ベビーフェイスと甘い嘘

「お兄ちゃん、お父さんに似てるでしょ?元は駅前店で店長やってて、今は北東北地区のエリアマネなんです」


エリアマネとはエリアマネージャーの略で、本社の社員のことだ。


「4年前にエリアマネージャーになりました。柏谷さんとは初めてお会いしますね」


確かに私がサンキューマートに勤め始めた時、店長は居なかった。


オーナーと副店長の鞠枝さんと、去年病気で亡くなったオーナーの奥さんの玲子さんはいたのだけれど、玲子さんには何も役職が付いていなかった。

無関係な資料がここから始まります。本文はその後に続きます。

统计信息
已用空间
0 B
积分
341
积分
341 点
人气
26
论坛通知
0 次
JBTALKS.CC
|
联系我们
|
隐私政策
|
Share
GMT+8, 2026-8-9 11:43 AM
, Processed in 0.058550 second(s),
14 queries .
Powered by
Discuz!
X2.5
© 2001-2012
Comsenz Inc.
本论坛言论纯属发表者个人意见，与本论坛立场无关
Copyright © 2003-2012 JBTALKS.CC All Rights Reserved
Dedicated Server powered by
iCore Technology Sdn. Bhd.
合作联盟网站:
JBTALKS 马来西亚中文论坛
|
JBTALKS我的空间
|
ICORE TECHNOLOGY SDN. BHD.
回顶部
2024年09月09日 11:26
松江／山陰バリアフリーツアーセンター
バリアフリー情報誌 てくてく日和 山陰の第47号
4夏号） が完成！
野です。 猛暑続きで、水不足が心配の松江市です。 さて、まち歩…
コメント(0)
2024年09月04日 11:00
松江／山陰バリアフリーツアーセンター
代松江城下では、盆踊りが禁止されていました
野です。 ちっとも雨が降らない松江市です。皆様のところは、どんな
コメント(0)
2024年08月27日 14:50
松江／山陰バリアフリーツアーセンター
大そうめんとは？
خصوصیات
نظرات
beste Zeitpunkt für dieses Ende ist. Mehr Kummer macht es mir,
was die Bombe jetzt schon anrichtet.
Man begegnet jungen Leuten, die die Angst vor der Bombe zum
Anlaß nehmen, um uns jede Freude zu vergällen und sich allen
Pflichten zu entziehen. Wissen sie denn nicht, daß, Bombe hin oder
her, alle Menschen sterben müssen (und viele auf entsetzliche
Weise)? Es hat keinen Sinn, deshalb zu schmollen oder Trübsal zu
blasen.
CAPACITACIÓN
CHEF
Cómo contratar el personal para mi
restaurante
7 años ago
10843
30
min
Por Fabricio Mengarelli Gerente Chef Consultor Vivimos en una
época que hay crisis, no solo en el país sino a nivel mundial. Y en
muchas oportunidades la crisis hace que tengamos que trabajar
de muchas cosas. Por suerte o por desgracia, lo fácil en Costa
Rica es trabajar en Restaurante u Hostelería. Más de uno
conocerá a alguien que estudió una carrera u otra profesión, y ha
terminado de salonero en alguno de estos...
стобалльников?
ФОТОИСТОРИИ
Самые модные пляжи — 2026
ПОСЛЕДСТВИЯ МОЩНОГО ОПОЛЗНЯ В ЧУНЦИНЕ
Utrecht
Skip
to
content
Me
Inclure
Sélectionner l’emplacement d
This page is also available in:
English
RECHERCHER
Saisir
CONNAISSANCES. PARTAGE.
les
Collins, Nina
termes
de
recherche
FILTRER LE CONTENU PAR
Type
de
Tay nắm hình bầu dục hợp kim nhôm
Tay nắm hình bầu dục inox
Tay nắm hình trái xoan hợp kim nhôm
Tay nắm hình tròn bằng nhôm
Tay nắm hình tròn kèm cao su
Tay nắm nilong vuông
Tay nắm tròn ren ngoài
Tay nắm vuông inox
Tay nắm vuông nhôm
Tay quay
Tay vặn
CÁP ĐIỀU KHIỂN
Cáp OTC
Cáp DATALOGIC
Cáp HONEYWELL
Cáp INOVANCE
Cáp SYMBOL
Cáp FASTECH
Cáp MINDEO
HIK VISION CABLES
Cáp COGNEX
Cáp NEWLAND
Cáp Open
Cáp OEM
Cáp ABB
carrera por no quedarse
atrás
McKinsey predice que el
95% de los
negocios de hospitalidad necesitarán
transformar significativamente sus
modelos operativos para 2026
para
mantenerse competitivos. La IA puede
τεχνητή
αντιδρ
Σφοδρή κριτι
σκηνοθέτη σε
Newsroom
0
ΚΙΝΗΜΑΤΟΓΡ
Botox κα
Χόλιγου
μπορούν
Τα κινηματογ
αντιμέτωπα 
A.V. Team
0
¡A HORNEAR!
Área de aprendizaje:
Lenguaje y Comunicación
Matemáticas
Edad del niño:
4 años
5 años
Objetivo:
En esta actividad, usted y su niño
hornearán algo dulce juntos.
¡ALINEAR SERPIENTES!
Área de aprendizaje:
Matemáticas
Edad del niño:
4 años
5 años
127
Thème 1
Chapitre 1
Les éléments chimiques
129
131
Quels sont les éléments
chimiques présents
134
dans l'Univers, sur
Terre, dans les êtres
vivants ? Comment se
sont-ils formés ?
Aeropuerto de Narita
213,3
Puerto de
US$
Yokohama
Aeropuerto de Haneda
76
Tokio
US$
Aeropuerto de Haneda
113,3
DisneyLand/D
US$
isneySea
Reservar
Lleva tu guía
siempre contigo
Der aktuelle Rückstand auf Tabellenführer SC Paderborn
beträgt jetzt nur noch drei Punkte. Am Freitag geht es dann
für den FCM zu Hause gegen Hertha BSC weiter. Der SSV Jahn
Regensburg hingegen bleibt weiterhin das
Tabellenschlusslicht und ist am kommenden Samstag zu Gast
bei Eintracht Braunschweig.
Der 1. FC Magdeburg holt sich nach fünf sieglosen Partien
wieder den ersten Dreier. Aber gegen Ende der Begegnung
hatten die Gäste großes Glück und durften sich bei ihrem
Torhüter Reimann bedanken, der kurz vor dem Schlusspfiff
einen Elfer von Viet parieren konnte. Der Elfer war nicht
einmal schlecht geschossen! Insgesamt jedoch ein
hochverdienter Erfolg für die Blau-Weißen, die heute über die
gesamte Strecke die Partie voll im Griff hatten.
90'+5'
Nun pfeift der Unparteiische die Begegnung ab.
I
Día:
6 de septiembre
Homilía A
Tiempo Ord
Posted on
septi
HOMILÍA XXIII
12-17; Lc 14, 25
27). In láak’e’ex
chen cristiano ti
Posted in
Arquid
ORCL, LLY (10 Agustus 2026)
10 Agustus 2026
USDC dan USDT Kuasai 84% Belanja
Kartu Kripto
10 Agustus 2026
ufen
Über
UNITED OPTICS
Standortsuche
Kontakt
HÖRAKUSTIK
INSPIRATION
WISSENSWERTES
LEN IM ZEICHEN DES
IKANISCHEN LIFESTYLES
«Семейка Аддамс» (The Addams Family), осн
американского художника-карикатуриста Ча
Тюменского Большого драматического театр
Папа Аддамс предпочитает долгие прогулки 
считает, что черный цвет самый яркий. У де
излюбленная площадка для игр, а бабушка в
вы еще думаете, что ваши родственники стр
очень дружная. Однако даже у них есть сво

だからと言って何事にも無関心な私は、どうして店長が居ないの?なんて疑問に思った事も無かったし、鞠枝さんにお兄さんがいたという話も初めて聞いた。


「そうだ。九嶋はちゃんと働いてますか?あいつもまだ夜勤帯で頑張ってるって聞いたんで」


無関心にもほどがあるよね……と自分の態度を反省していた時に馨さんの口から予想もしていなかった名前が急に飛び出して、私は一気に動揺した。


「…えっ!?はっ、はい。ちゃんと、働いてます、よ?私は、あのー、朝っ……日勤なんで。交代の時しか一緒にならないんですけどね。うん」


「……茜さん?」


鞠枝さんが何か言いかけたところで「茜ちゃーん、お待たせ!……あれっ?お友達??」と、絶妙なタイミングで芽依が登場した。


「いっ……妹が来たので失礼します!」と、半ば強引に話を切ってデイルームを飛び出した。